_Consigne donnée 1_
Veuillez relever toutes les lignes des données qui contiennent la chaîne « seul », en tenant compte de la casse.

_Texte source_
Voulant appliquer les expériences de la révolution russe de 1917 à la réalité péruvienne (dans des situations spécifiques complètements différentes au niveau politique, économique, et stratégique), les paysans en rébellion de la vallée de la Convención ont été battus. L'armée russe, par exemple, avait été battue sur le front allemand en 1917, à son retour des fronts, et en arrivant à Petrograd, elle s'est réunie avec les ouvriers et les citadins formant les Soviets ; cette situation ne convenait en aucune manière au Pérou qui avait une armée intacte.
Pourrais-tu tracer le panorama actuel de la guérilla latino-américaine ?
Le fait d'avoir copié le modèle cubain, spécialement au niveau politique et dans la tactique de guérillas, sans explorer les spécificités de chaque pays latino-américain, a conduit, dans beaucoup de mouvements guérilleros, à remplir les prisons et à amonceler des cadavres. Je répète que la révolution, dans chaque pays, doit être réinventée ; découvrir ses lois stratégiques spécifiques ; bien programmer ses objectifs politiques ; combiner parfaitement son front uni de classes opprimées contre les classes oppressives ; donner une unité de pensée et d'action aux groupes politiques sans tolérer de sectarisme ; et, surtout, pour que la guérilla conduise à la révolution, il ne suffit pas d'avoir un certain nombre de fusils et quelques hommes et femmes, mais, plus que tout, il faut profiter d'une occasion historique favorable à la révolution : une grande crise économique, une guerre perdue, une perte de prestige totale du gouvernement et des classes dominantes, une dictature détestée par tout le peuple, qui ne doit pas être discutée, mais combattue et vaincue.

_Données fournies_
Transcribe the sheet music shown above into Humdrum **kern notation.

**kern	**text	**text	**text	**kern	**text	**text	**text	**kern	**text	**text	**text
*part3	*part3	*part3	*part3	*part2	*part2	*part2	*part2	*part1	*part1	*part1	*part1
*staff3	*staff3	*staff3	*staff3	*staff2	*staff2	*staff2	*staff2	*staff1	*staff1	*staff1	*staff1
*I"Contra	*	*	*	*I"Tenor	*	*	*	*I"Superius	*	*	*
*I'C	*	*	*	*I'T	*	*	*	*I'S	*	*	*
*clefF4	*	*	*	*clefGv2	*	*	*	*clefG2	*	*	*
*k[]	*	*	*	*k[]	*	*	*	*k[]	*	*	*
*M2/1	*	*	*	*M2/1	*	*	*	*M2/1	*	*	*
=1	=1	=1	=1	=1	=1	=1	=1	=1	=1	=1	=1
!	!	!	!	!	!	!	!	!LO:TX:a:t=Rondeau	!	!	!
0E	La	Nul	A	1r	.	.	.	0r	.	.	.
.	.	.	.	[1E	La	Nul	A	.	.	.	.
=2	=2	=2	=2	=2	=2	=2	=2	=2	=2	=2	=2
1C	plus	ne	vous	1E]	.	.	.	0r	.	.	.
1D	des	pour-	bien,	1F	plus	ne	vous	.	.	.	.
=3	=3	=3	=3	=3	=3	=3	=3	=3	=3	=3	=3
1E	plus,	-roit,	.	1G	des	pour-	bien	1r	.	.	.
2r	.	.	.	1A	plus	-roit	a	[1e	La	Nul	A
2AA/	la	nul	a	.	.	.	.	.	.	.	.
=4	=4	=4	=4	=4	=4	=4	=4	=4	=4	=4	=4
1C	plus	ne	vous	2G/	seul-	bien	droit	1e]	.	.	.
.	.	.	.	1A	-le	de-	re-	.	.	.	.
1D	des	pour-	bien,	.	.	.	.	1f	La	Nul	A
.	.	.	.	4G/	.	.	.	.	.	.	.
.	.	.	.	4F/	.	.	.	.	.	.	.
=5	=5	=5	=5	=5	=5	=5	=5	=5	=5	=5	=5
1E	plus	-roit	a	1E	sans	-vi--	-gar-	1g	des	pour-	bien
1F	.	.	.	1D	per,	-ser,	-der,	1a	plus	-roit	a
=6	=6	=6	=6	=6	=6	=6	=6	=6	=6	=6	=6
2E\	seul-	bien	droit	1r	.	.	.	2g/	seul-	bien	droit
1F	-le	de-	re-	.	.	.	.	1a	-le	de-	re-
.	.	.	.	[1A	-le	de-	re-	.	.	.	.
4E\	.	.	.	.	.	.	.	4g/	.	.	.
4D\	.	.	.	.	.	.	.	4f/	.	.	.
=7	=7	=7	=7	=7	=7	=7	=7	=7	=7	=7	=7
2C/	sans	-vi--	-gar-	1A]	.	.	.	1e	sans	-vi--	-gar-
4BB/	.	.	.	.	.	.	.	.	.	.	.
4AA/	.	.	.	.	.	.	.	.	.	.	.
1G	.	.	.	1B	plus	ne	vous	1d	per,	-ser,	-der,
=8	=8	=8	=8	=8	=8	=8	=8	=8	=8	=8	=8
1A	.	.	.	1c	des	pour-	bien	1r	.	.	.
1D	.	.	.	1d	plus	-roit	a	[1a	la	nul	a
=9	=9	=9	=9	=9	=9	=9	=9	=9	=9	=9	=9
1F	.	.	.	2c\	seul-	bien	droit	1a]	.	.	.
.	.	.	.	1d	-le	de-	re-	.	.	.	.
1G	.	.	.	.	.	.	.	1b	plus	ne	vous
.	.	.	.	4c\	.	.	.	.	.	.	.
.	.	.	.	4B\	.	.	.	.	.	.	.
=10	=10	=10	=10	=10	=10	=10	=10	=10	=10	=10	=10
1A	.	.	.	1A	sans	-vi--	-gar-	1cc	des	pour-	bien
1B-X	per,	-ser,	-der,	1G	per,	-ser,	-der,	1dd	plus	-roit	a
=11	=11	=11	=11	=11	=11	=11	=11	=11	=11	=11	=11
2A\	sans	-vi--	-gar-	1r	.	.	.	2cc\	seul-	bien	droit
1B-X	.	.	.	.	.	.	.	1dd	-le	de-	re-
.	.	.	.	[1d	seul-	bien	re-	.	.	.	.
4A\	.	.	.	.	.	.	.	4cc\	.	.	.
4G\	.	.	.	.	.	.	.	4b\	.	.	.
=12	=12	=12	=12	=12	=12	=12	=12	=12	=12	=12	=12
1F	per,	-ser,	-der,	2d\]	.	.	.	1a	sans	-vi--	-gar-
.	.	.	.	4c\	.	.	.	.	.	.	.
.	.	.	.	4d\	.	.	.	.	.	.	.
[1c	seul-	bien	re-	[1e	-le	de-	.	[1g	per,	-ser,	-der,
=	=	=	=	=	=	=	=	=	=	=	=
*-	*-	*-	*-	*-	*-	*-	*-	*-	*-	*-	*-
---
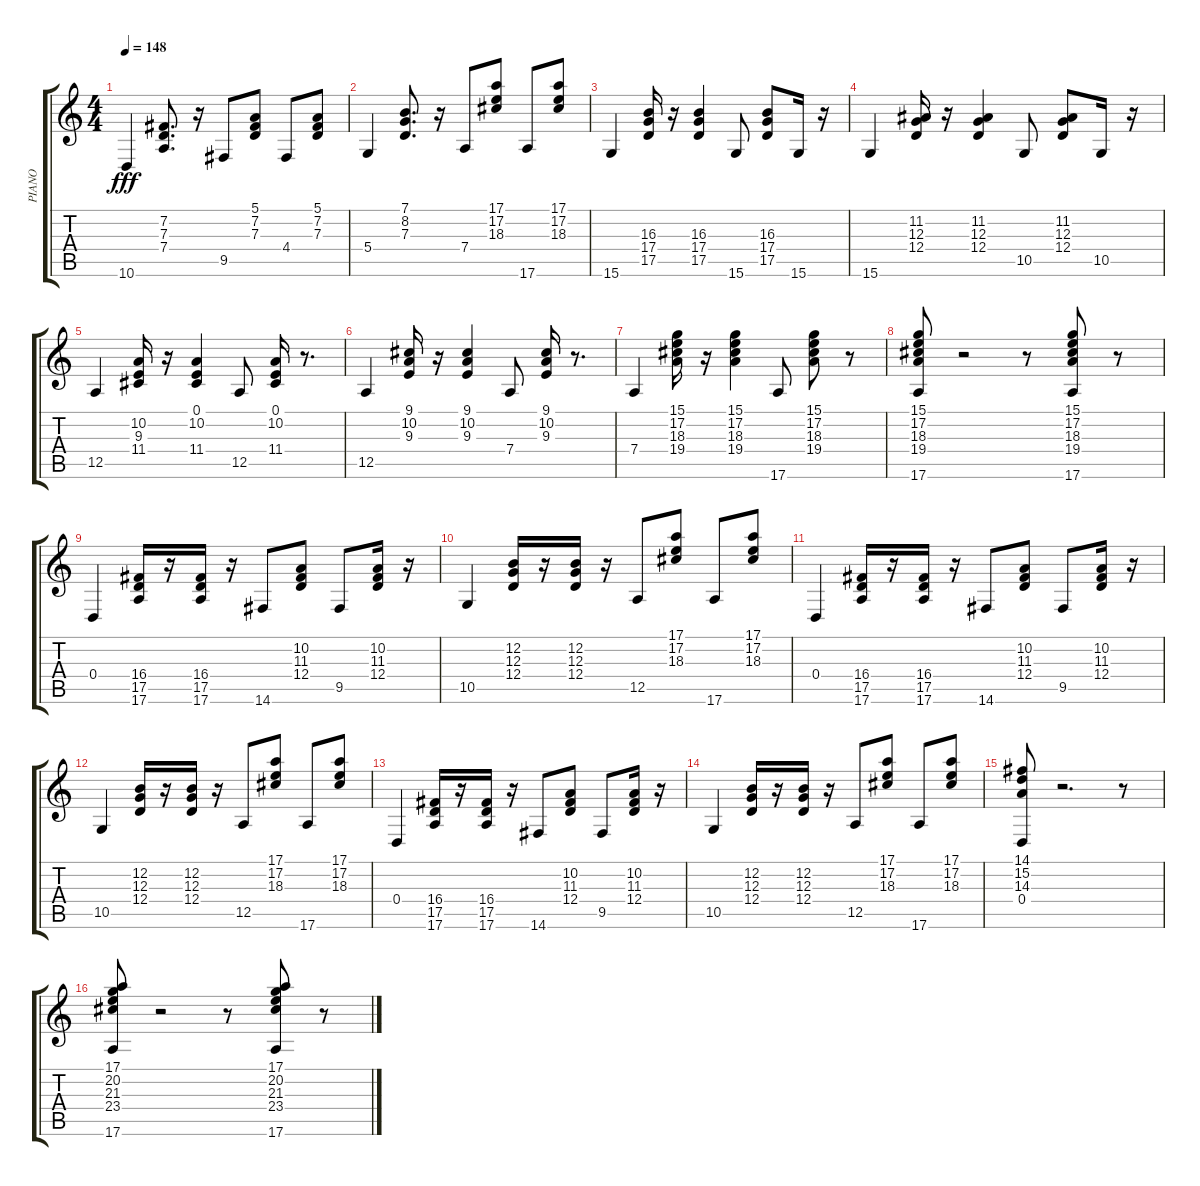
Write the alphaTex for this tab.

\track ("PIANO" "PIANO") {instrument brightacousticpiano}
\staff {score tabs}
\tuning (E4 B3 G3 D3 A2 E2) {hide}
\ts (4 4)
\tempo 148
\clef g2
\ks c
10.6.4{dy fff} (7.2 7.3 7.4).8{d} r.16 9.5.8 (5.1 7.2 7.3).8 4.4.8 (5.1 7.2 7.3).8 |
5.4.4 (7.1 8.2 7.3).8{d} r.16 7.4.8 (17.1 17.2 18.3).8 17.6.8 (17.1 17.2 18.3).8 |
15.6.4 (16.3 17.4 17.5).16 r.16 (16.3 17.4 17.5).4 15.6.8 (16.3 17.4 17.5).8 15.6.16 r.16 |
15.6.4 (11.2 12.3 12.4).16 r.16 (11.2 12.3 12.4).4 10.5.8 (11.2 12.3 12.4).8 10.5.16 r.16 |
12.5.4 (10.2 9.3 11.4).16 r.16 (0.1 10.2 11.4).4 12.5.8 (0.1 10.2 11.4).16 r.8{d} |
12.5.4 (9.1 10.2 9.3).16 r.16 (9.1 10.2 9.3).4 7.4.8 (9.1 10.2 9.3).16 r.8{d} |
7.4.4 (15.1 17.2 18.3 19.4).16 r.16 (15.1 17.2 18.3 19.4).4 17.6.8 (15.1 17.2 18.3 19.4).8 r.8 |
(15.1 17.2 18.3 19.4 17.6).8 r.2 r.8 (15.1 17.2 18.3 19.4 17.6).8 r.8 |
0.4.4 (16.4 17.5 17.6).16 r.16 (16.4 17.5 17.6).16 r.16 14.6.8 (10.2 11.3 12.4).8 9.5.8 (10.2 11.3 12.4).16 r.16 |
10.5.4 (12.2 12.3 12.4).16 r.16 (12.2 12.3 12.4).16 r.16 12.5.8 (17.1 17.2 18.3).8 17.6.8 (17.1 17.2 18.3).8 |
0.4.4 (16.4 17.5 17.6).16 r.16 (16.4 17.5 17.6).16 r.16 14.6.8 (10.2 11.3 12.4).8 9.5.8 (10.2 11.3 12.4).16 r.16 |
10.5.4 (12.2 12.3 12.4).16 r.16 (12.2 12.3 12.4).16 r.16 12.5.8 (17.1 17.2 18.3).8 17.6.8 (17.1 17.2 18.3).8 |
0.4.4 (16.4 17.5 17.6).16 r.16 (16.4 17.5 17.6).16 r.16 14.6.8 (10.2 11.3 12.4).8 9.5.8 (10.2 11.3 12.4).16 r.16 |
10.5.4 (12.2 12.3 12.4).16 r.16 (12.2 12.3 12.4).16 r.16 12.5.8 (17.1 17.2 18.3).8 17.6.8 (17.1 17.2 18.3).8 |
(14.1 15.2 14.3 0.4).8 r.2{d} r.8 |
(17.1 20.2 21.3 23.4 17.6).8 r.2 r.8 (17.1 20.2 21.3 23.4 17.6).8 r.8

_Consigne donnée 2_
Reformulez plus brièvement le paragraphe du texte source qui commence par « Le fait d'avoir copié le modèle cubain », en conservant ses faits principaux.

_Résultat final 1_
1C	plus	ne	vous	2G/	seul-	bien	droit	1e]	.	.	.
2E\	seul-	bien	droit	1r	.	.	.	2g/	seul-	bien	droit
1F	.	.	.	2c\	seul-	bien	droit	1a]	.	.	.
2A\	sans	-vi--	-gar-	1r	.	.	.	2cc\	seul-	bien	droit
.	.	.	.	[1d	seul-	bien	re-	.	.	.	.
[1c	seul-	bien	re-	[1e	-le	de-	.	[1g	per,	-ser,	-der,

_Résultat final 2_
Copier le modèle cubain sans tenir compte des spécificités de chaque pays latino-américain a rempli les prisons et accumulé les cadavres dans beaucoup de mouvements guérilleros. Cela vaut surtout pour la politique et la tactique de guérilla. Dans chaque pays, la révolution doit être réinventée : il faut découvrir ses lois stratégiques propres, bien programmer ses objectifs politiques, unir les classes opprimées contre les classes oppressives et donner aux groupes politiques une unité de pensée et d'action sans sectarisme. Surtout, quelques fusils et quelques combattants ne suffisent pas. Il faut profiter d'une occasion historique favorable :
- une grande crise économique ;
- une guerre perdue ;
- une perte totale de prestige du gouvernement et des classes dominantes ;
- une dictature détestée par tout le peuple, qu'il faut combattre et vaincre.